Start of Data provided
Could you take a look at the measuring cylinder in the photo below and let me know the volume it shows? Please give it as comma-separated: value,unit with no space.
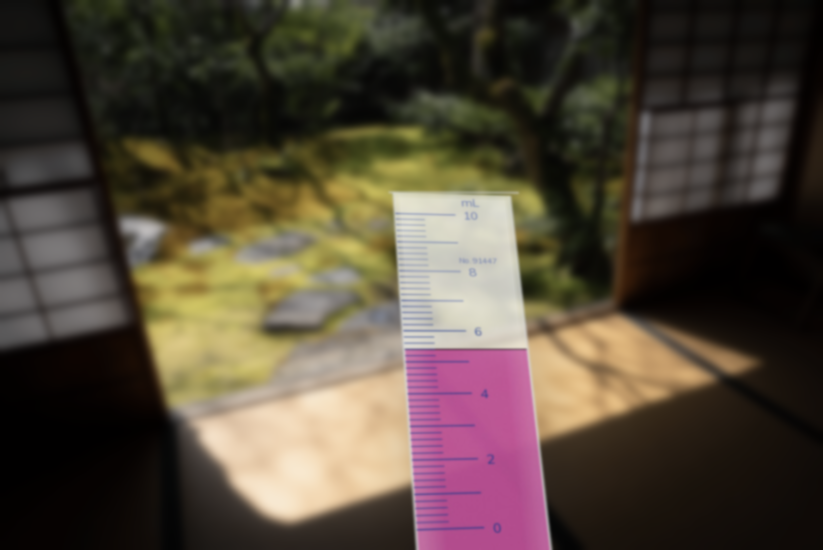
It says 5.4,mL
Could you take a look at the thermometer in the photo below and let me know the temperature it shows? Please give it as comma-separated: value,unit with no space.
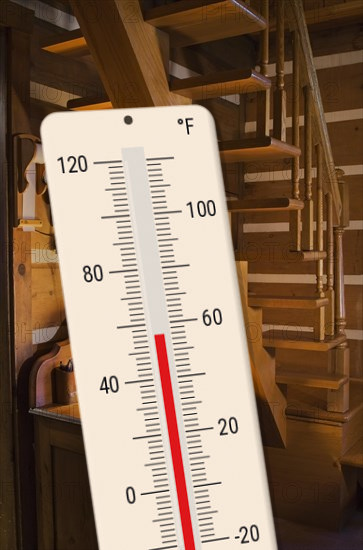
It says 56,°F
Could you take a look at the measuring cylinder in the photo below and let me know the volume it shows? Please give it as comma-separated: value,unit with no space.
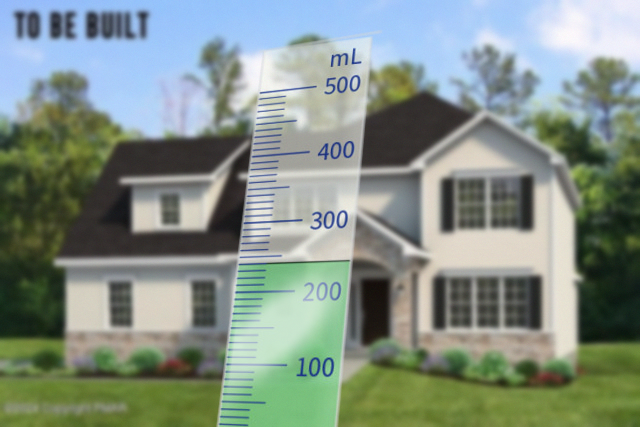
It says 240,mL
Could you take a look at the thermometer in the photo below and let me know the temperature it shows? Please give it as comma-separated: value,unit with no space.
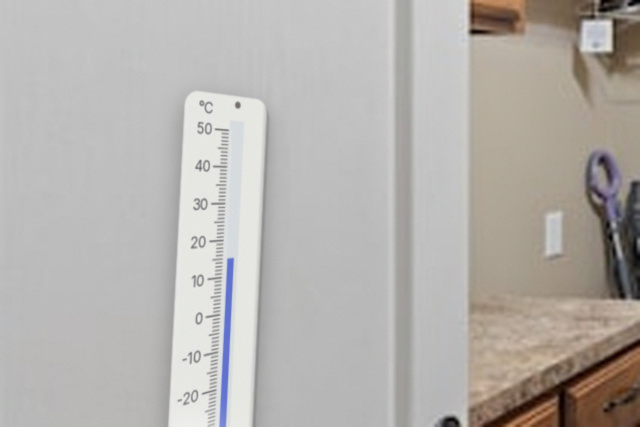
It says 15,°C
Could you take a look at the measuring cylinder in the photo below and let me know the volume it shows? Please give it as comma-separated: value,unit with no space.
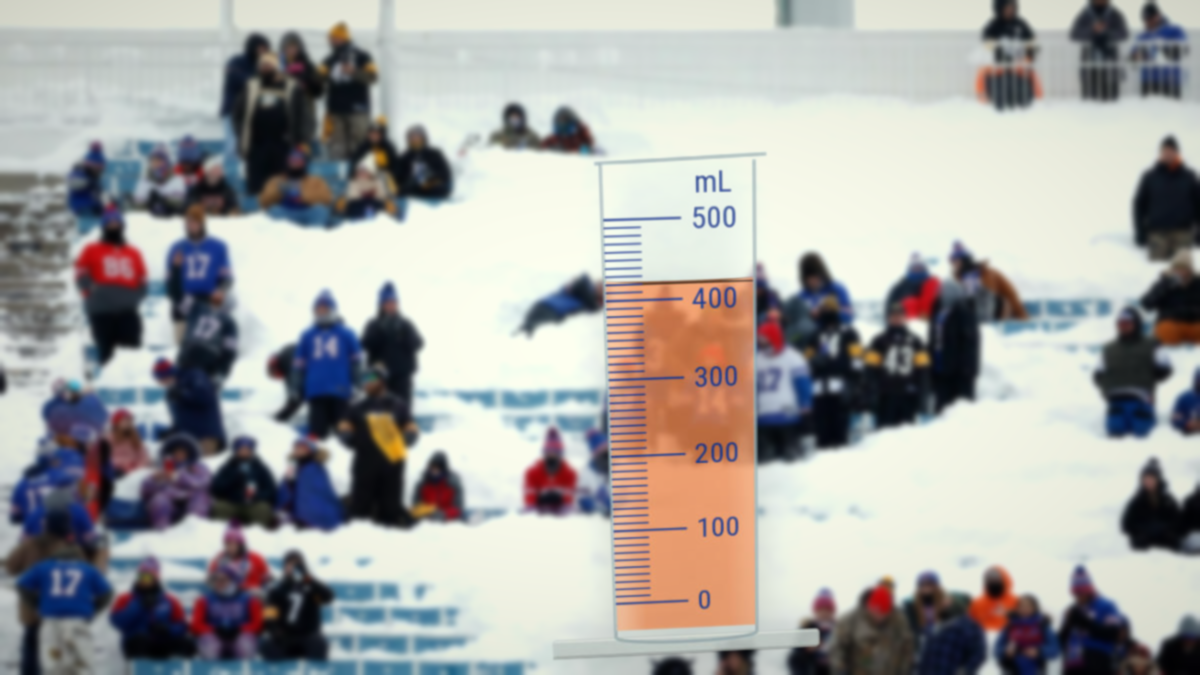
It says 420,mL
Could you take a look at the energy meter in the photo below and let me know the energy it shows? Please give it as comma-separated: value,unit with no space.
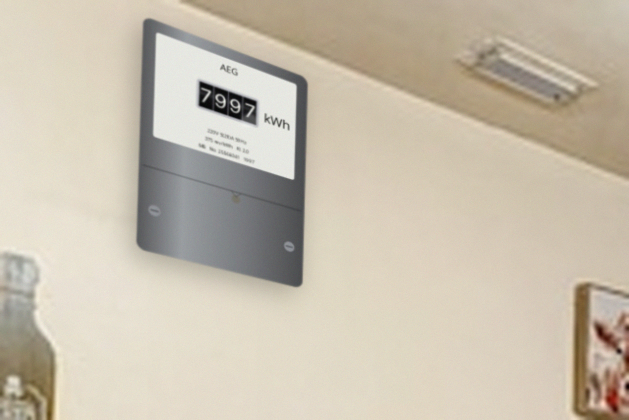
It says 7997,kWh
End of Data provided
### [Work required]
Format the lines above as a JSON list of strings, one string per line, skipping blank lines. Leave the pictures out.

### [Your solution]
[
  "Could you take a look at the measuring cylinder in the photo below and let me know the volume it shows? Please give it as comma-separated: value,unit with no space.",
  "It says 5.4,mL",
  "Could you take a look at the thermometer in the photo below and let me know the temperature it shows? Please give it as comma-separated: value,unit with no space.",
  "It says 56,°F",
  "Could you take a look at the measuring cylinder in the photo below and let me know the volume it shows? Please give it as comma-separated: value,unit with no space.",
  "It says 240,mL",
  "Could you take a look at the thermometer in the photo below and let me know the temperature it shows? Please give it as comma-separated: value,unit with no space.",
  "It says 15,°C",
  "Could you take a look at the measuring cylinder in the photo below and let me know the volume it shows? Please give it as comma-separated: value,unit with no space.",
  "It says 420,mL",
  "Could you take a look at the energy meter in the photo below and let me know the energy it shows? Please give it as comma-separated: value,unit with no space.",
  "It says 7997,kWh"
]